• What is expected
Would you copy out the following entries exactly, without any of the pictures?

• Entries provided
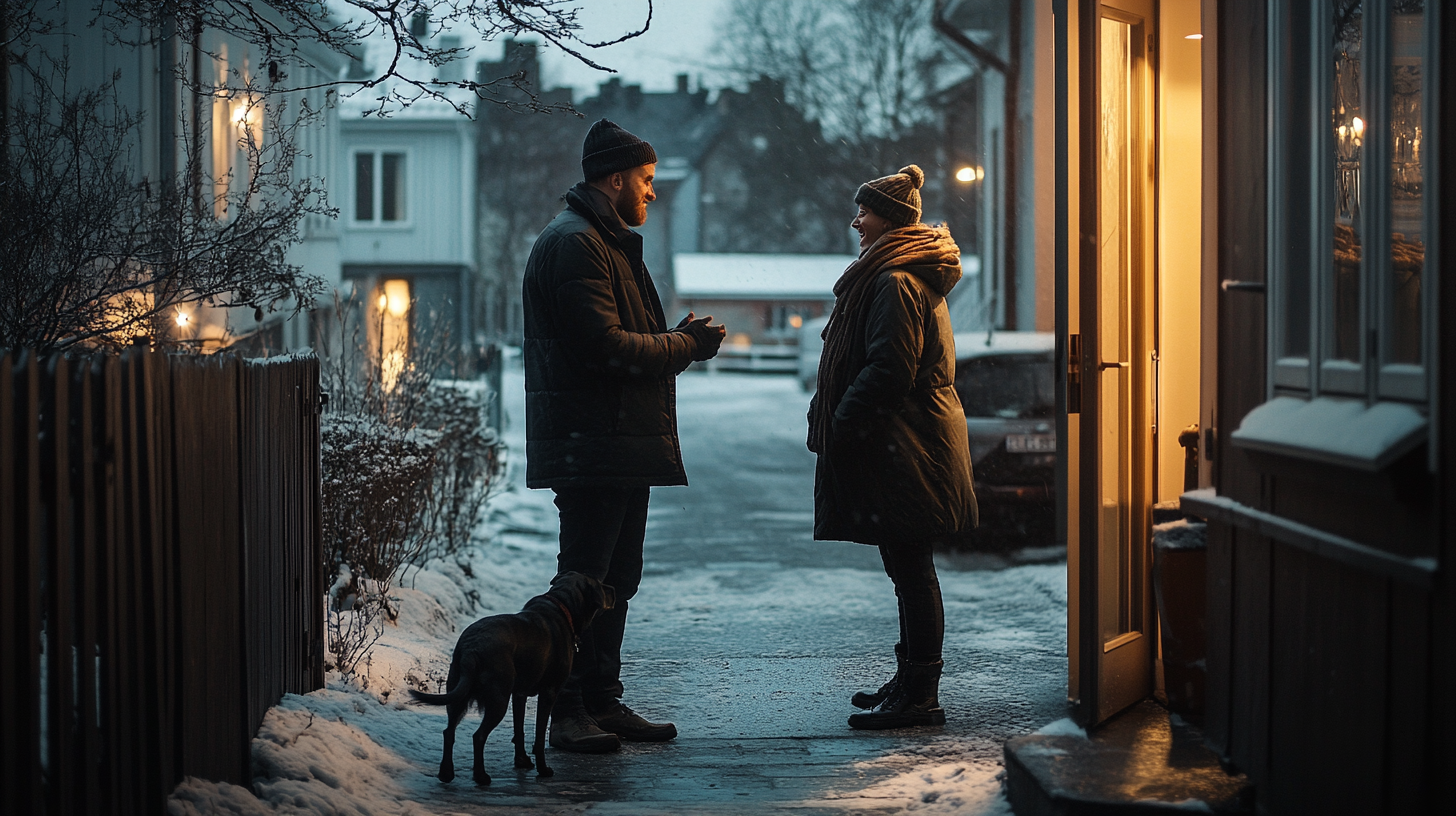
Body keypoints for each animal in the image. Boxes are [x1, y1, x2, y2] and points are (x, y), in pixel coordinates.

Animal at [410, 571, 614, 786]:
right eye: (601, 585)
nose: (614, 590)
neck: (561, 605)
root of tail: (471, 649)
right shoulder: (549, 692)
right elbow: (539, 735)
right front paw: (543, 769)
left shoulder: (519, 694)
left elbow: (519, 729)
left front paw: (522, 761)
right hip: (498, 700)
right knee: (478, 736)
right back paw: (481, 776)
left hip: (458, 695)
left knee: (448, 732)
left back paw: (446, 773)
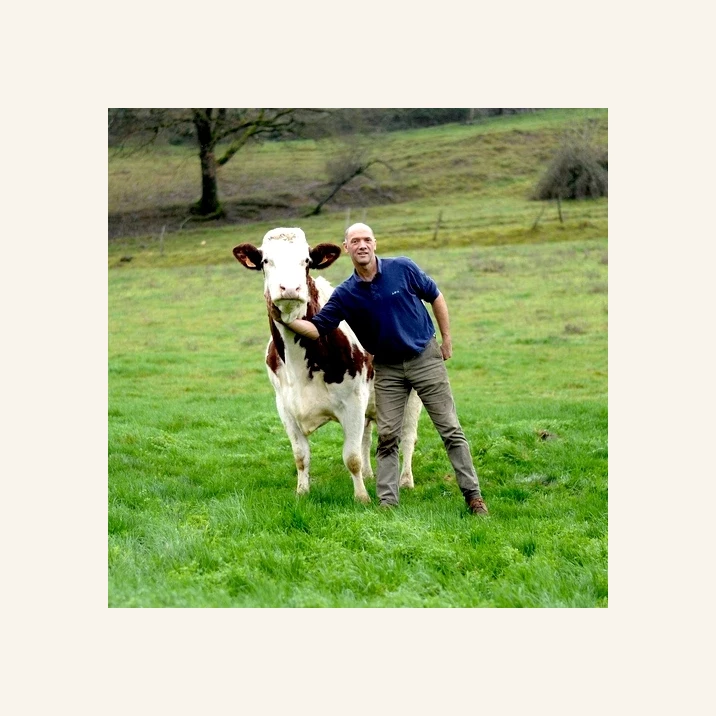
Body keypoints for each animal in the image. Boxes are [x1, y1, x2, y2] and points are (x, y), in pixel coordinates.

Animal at [232, 225, 422, 504]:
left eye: (307, 261)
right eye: (266, 260)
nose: (290, 288)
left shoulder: (353, 402)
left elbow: (351, 457)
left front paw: (362, 497)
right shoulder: (285, 408)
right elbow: (301, 456)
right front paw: (302, 492)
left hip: (412, 397)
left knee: (407, 437)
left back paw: (406, 481)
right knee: (367, 437)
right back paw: (370, 474)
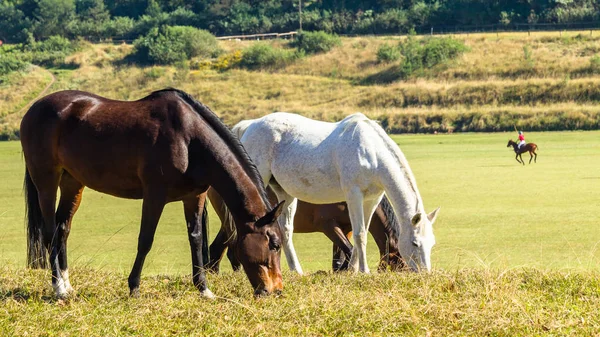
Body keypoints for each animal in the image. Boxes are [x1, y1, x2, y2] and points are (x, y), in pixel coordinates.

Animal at [19, 88, 288, 296]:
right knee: (49, 231)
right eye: (274, 244)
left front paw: (203, 288)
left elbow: (195, 239)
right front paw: (134, 287)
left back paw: (67, 284)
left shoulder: (194, 196)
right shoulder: (154, 196)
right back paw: (58, 289)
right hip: (46, 180)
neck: (188, 139)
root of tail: (34, 109)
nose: (276, 290)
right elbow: (145, 240)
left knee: (63, 230)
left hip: (72, 183)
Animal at [206, 188, 408, 272]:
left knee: (217, 248)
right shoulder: (329, 226)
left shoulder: (346, 229)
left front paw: (341, 272)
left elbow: (341, 257)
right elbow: (349, 251)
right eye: (401, 263)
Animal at [236, 112, 440, 272]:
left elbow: (361, 232)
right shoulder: (354, 196)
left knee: (285, 229)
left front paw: (353, 269)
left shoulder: (372, 200)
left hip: (285, 193)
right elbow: (360, 234)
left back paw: (297, 271)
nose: (425, 272)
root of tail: (250, 125)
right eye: (415, 243)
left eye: (431, 243)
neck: (371, 152)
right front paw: (364, 271)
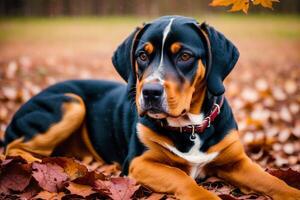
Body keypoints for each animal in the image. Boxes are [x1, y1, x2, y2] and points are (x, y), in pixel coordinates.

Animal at [2, 16, 300, 200]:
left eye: (185, 56)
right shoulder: (140, 162)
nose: (150, 92)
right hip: (71, 102)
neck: (190, 125)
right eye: (142, 55)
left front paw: (291, 190)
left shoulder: (236, 162)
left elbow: (272, 181)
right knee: (14, 149)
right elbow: (182, 178)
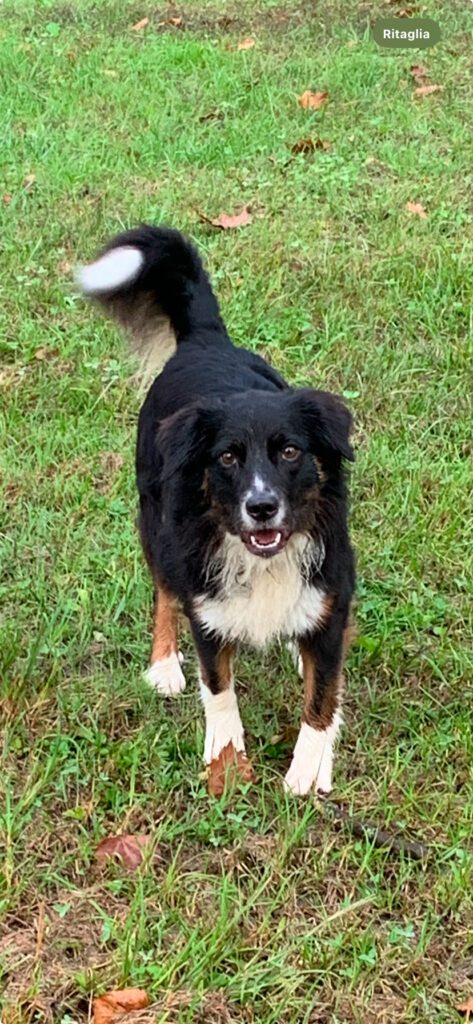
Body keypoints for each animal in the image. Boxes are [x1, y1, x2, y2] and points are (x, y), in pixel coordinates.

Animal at [76, 228, 354, 794]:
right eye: (227, 457)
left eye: (290, 451)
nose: (262, 507)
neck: (264, 561)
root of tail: (207, 340)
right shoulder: (206, 607)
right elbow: (218, 686)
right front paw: (226, 762)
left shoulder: (333, 595)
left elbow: (322, 696)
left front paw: (307, 770)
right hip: (156, 524)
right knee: (164, 593)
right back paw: (163, 664)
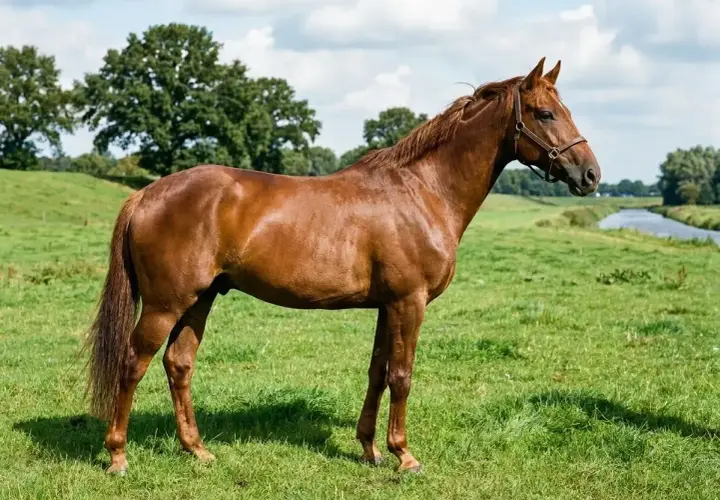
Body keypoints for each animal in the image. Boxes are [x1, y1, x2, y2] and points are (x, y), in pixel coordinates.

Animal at [84, 57, 601, 475]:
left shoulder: (386, 306)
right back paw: (118, 456)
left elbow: (377, 372)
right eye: (546, 113)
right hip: (165, 304)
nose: (591, 174)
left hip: (200, 299)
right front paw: (404, 456)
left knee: (179, 363)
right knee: (133, 363)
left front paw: (370, 450)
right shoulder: (409, 302)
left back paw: (198, 450)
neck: (422, 191)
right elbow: (402, 375)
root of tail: (147, 193)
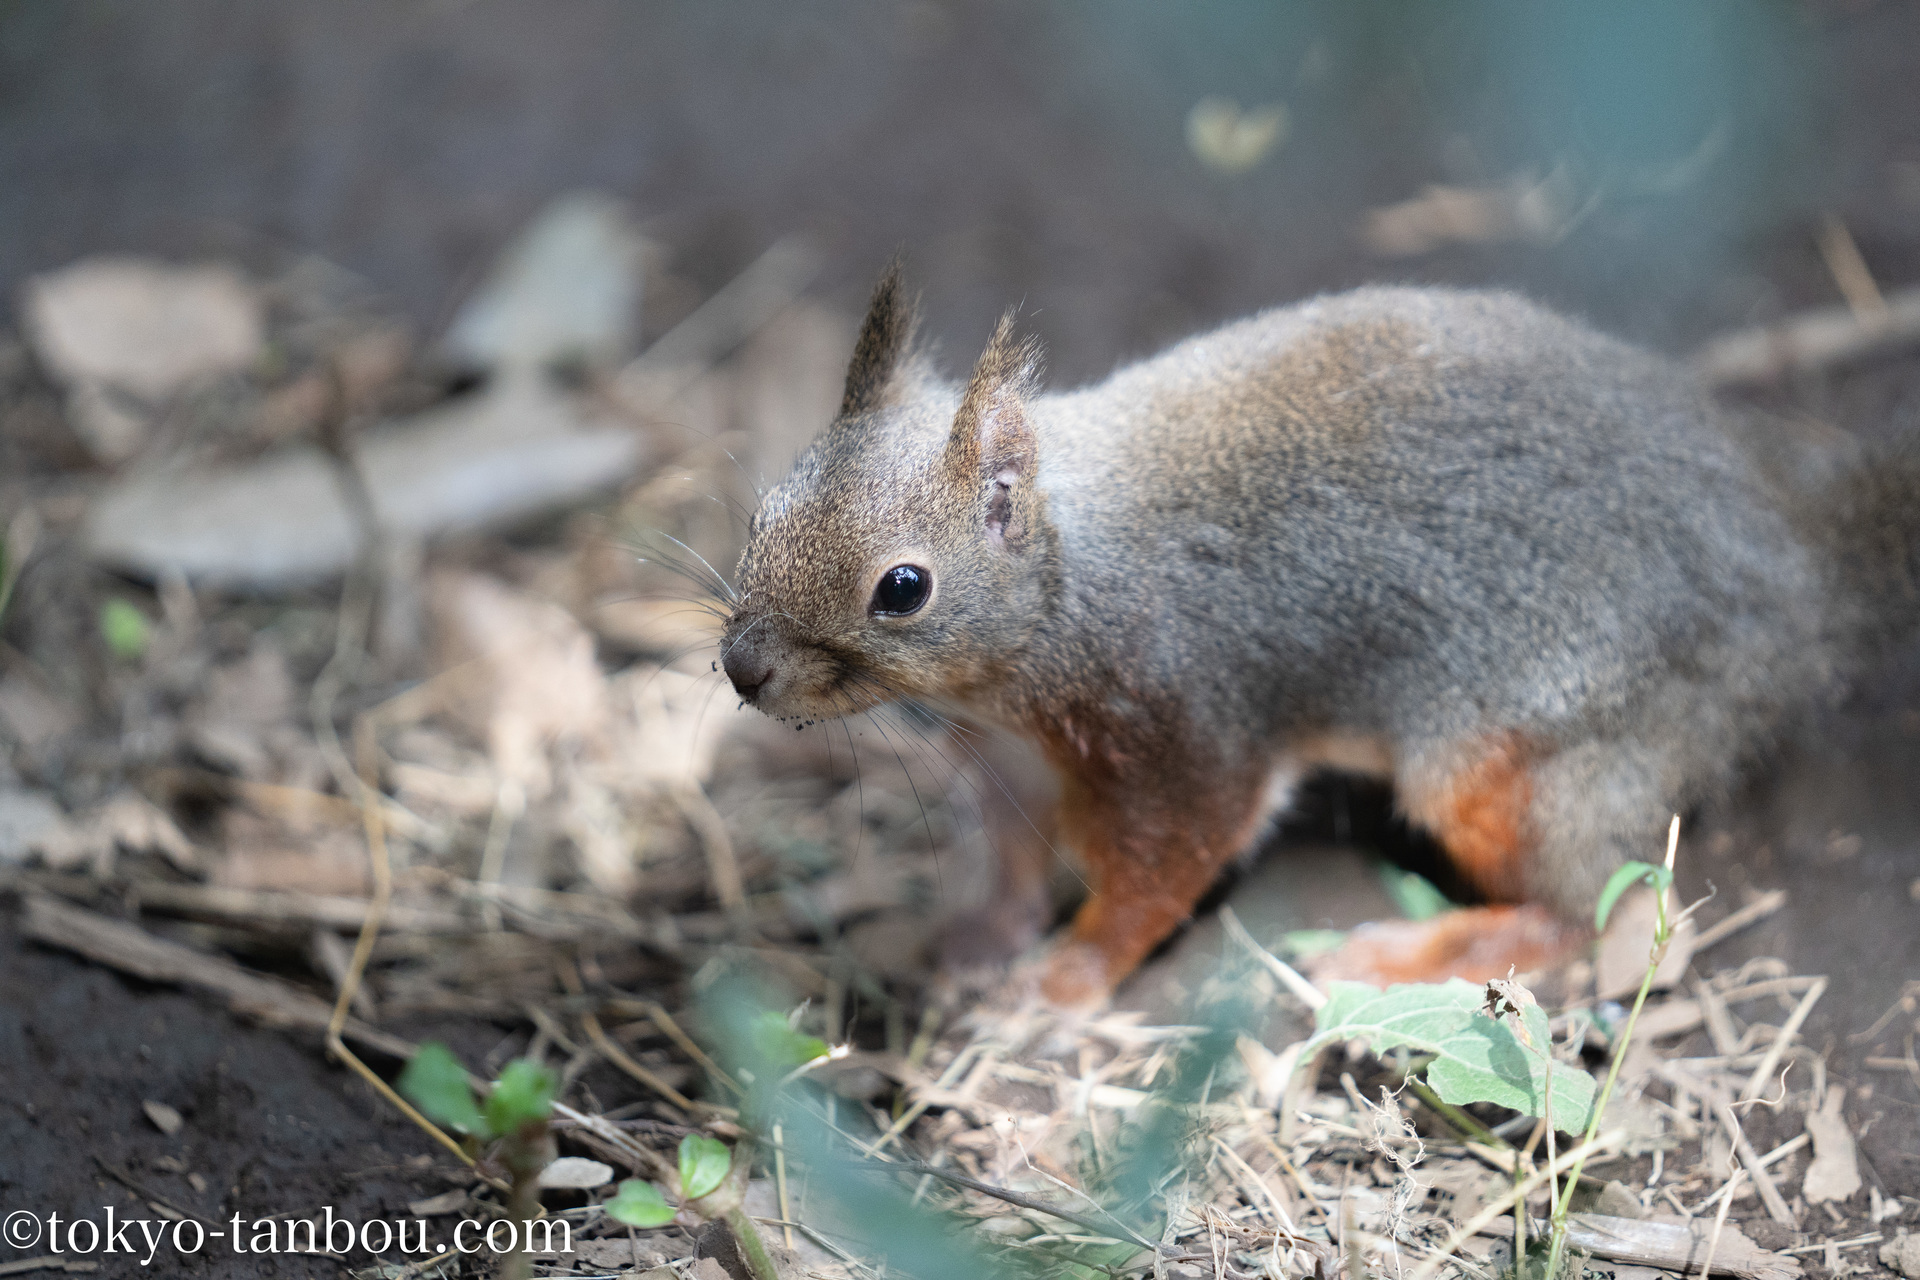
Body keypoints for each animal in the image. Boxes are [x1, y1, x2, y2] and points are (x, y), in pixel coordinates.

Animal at [721, 268, 1920, 1013]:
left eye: (903, 589)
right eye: (761, 512)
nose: (742, 667)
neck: (1068, 583)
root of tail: (1795, 569)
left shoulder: (1184, 720)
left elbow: (1168, 861)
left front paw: (1065, 979)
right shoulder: (1007, 758)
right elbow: (1013, 848)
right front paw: (982, 934)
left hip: (1524, 756)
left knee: (1602, 908)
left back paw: (1428, 948)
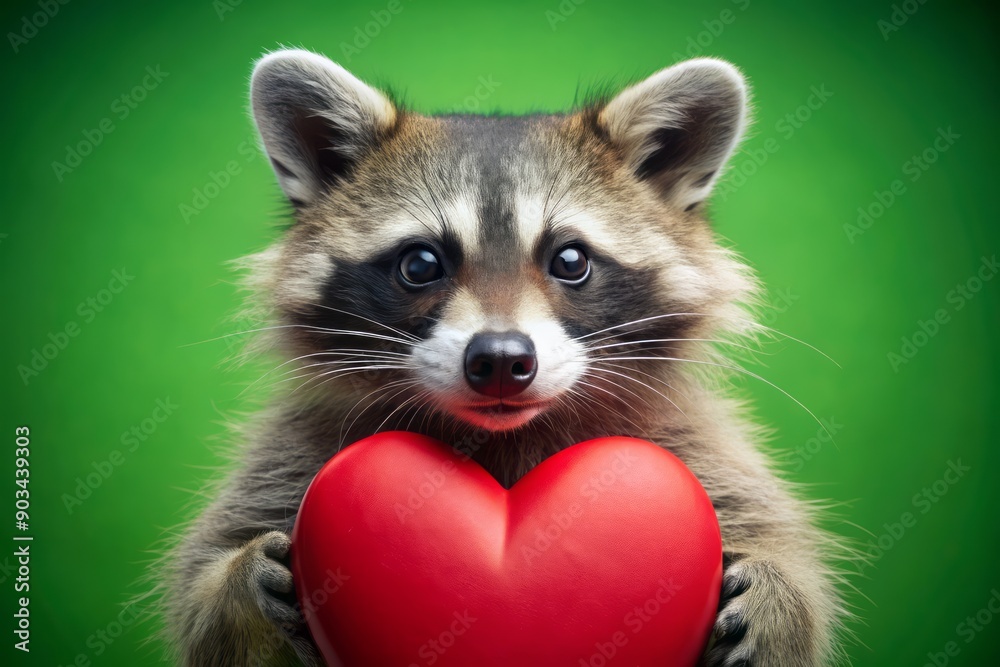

• Answer to this exercise
Body keypoints for each animal in the image. Boxes are [x1, y1, x2, y2] and points are (x, y), in pixel coordinates.

Animal at [410, 571, 614, 786]:
right eye: (601, 585)
nose: (614, 590)
neck: (561, 605)
root of tail: (471, 649)
right shoulder: (549, 692)
right elbow: (539, 735)
right front paw: (543, 769)
left shoulder: (519, 694)
left elbow: (519, 729)
left front paw: (522, 761)
right hip: (498, 700)
right knee: (478, 736)
right back paw: (481, 776)
left hip: (458, 695)
left knee: (448, 732)
left back paw: (446, 773)
Body keypoints for each animal in the image. Boxes are [x1, y1, x2, y2] and points are (x, y), in pixel coordinates.

Animal at [232, 225, 422, 504]:
left eye: (307, 261)
right eye: (266, 260)
nose: (290, 288)
left shoulder: (353, 402)
left elbow: (351, 457)
left front paw: (362, 497)
right shoulder: (285, 408)
right elbow: (301, 456)
right front paw: (302, 492)
left hip: (412, 397)
left knee: (407, 437)
left back paw: (406, 481)
right knee: (367, 437)
right back paw: (370, 474)
Body keypoints for each animal in the image. Boxes are [x1, y1, x2, y2] and points are (x, y), in pixel coordinates.

Animal at [19, 88, 288, 296]:
right knee: (49, 231)
right eye: (274, 244)
left front paw: (203, 288)
left elbow: (195, 239)
right front paw: (134, 287)
left back paw: (67, 284)
left shoulder: (194, 196)
right shoulder: (154, 196)
right back paw: (58, 289)
right hip: (46, 180)
neck: (188, 139)
root of tail: (34, 109)
nose: (276, 290)
right elbow: (145, 240)
left knee: (63, 230)
left hip: (72, 183)
Animal at [206, 188, 408, 272]:
left knee: (217, 248)
right shoulder: (329, 226)
left shoulder: (346, 229)
left front paw: (341, 272)
left elbow: (341, 257)
right elbow: (349, 251)
right eye: (401, 263)
Animal at [236, 112, 440, 272]:
left elbow: (361, 232)
right shoulder: (354, 196)
left knee: (285, 229)
left front paw: (353, 269)
left shoulder: (372, 200)
left hip: (285, 193)
right elbow: (360, 234)
left back paw: (297, 271)
nose: (425, 272)
root of tail: (250, 125)
right eye: (415, 243)
left eye: (431, 243)
neck: (371, 152)
right front paw: (364, 271)
Body keypoints for each animal in the image. Boxes are [x1, y1, x2, y2] and points are (x, y), in pixel coordinates.

Animal at [2, 16, 300, 200]:
left eye: (185, 56)
right shoulder: (140, 162)
nose: (150, 92)
right hip: (71, 102)
neck: (190, 125)
right eye: (142, 55)
left front paw: (291, 190)
left shoulder: (236, 162)
left elbow: (272, 181)
right knee: (14, 149)
right elbow: (182, 178)
Body keypoints for each animal in the image. Boxes are [x1, y1, x2, y2] and points are (x, y), in pixel coordinates.

Animal at [76, 228, 354, 794]:
right eye: (227, 457)
left eye: (290, 451)
nose: (262, 507)
neck: (264, 561)
root of tail: (207, 340)
right shoulder: (206, 607)
right elbow: (218, 686)
right front paw: (226, 762)
left shoulder: (333, 595)
left elbow: (322, 696)
left front paw: (307, 770)
right hip: (156, 524)
right knee: (164, 593)
right back paw: (163, 664)
Body keypoints for each animal in the image. Boxes are [x1, y1, x2, y2] and points are (x, y), in pixel coordinates.

Animal at [84, 57, 601, 475]:
left shoulder: (386, 306)
right back paw: (118, 456)
left elbow: (377, 372)
right eye: (546, 113)
right hip: (165, 304)
nose: (591, 174)
left hip: (200, 299)
right front paw: (404, 456)
left knee: (179, 363)
right knee: (133, 363)
left front paw: (370, 450)
right shoulder: (409, 302)
left back paw: (198, 450)
neck: (422, 191)
right elbow: (402, 375)
root of tail: (147, 193)
Body keypoints for each animal in the image. Boxes are [x1, y1, x2, y2] and points are (x, y), in pixel coordinates.

Animal at [721, 268, 1920, 1013]:
left eye: (903, 589)
right eye: (761, 512)
nose: (742, 667)
neck: (1068, 583)
root of tail: (1795, 569)
left shoulder: (1184, 720)
left elbow: (1168, 861)
left front paw: (1065, 979)
right shoulder: (1007, 758)
right elbow: (1013, 848)
right front paw: (982, 934)
left hip: (1524, 756)
left knee: (1602, 908)
left back paw: (1428, 948)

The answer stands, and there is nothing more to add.